Conservatives may be displeased by this finding, but recent events in 2020 have made it rather obvious that some Americans are openly racist and that these Americans are also openly supporting Trump. The real question for Republicans who oppose racism is how they can get rid of racism in their party.
4 thoughts on “Can We Measure Racism? Yes We Can”
There’s decades of research debating whether racial resentment conflates anti-Black bias with ideological conservatism. See for example most of Paul Sniderman’s life’s work. And there’s an enormous body of work on racial attitudes in political science that has demonstrated partisan divides in racial attitudes across a long list of explicit and implicit measures of racial prejudice. But more importantly, you should know that Zigerell is not a well-respected scholar. He also writes racist drivel like Zigerell, L. J. “US Public Perceptions of an Intelligence Quotient Test Score Gap Between Black Americans and White Americans.” Political Studies Review (2018): 1478929920917843 published in bottom feeder journals.

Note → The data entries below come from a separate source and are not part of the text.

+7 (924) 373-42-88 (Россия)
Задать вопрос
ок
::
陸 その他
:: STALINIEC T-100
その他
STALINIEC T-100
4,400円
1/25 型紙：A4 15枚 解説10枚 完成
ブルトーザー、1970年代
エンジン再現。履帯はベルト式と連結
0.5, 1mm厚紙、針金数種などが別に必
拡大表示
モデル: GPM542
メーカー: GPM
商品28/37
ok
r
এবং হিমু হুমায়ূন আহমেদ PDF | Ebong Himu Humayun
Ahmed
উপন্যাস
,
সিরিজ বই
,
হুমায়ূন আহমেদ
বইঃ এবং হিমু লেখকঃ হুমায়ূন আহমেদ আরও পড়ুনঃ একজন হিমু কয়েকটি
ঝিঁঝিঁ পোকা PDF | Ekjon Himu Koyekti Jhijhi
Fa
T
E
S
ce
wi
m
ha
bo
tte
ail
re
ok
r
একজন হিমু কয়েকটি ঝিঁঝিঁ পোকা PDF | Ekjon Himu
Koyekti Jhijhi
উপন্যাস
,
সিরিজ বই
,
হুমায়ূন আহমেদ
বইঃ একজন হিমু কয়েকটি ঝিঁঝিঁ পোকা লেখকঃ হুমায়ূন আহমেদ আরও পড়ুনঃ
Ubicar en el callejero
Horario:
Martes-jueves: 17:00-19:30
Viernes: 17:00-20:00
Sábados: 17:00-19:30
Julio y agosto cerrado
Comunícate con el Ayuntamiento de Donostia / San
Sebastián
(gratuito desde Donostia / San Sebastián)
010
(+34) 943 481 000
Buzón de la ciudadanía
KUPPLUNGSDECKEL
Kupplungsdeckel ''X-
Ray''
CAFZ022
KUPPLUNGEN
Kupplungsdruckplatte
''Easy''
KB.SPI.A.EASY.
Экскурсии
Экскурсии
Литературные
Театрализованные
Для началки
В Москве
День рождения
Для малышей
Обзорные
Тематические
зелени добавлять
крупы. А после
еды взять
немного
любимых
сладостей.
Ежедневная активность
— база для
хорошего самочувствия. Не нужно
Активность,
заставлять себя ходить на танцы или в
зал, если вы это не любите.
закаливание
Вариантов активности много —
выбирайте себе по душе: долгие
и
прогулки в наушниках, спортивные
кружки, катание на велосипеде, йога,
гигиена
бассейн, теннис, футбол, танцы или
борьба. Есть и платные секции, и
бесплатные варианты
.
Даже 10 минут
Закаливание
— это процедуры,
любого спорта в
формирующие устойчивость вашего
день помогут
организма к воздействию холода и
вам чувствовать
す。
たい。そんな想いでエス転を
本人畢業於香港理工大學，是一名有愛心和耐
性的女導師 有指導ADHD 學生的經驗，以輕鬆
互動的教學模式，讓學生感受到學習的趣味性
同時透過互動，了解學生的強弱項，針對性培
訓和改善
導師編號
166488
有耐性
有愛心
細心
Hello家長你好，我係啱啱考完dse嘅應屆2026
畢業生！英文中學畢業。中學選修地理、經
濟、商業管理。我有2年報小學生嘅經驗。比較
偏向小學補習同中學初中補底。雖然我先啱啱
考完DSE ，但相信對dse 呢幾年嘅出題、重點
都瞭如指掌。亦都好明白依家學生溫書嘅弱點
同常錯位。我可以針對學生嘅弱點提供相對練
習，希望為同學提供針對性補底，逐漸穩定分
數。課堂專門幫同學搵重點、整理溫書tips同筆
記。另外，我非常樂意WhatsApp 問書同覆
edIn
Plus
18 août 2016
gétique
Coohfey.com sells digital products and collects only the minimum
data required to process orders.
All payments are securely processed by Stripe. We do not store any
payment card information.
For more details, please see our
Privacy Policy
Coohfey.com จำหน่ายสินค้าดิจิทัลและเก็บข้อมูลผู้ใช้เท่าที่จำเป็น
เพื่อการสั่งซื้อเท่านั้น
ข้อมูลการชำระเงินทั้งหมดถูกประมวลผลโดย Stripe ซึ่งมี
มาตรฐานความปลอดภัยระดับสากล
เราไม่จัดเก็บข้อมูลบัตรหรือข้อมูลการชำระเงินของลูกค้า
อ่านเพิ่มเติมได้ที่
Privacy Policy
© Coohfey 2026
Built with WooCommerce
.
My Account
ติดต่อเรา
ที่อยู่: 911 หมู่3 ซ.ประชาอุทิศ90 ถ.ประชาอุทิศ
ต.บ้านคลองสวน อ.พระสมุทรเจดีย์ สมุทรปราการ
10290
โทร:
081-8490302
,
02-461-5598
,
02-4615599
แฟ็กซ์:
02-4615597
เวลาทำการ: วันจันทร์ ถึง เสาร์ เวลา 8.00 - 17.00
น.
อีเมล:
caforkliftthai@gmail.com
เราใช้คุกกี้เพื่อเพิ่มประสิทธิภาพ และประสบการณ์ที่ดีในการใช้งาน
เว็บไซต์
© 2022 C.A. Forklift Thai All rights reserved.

And what has been the conclusion of this debate? My hunch is that it has not been settled and that one problem is that researchers rely on manifest indicators rather than modeling variances. I might be wrong. Happy to read relevant articles.
Factor analysis doesn’t magically make bad measures of racism into good ones. Your analysis inherits all the problems of all the underlying metrics.
Your analysis only reveals that however racism was measured, it correlated with being Republican. You haven’t demonstrated that the racism metrics are measuring racism and any correlation between metrics could easily reflect an underlying political bias in the way that racism is being assessed. It’s almost certainly not correct to say that “racism is the only common factor”
Not magically, but of course factors can remove measurement error from indicators. If that is news to you, you are probably not familiar with psychmetrics. Whether the factor is a valid measure of racism depends on the indicators. How is it not racist to dislike it if a family member marries somebody Black? Maybe you need to check your definition of racism.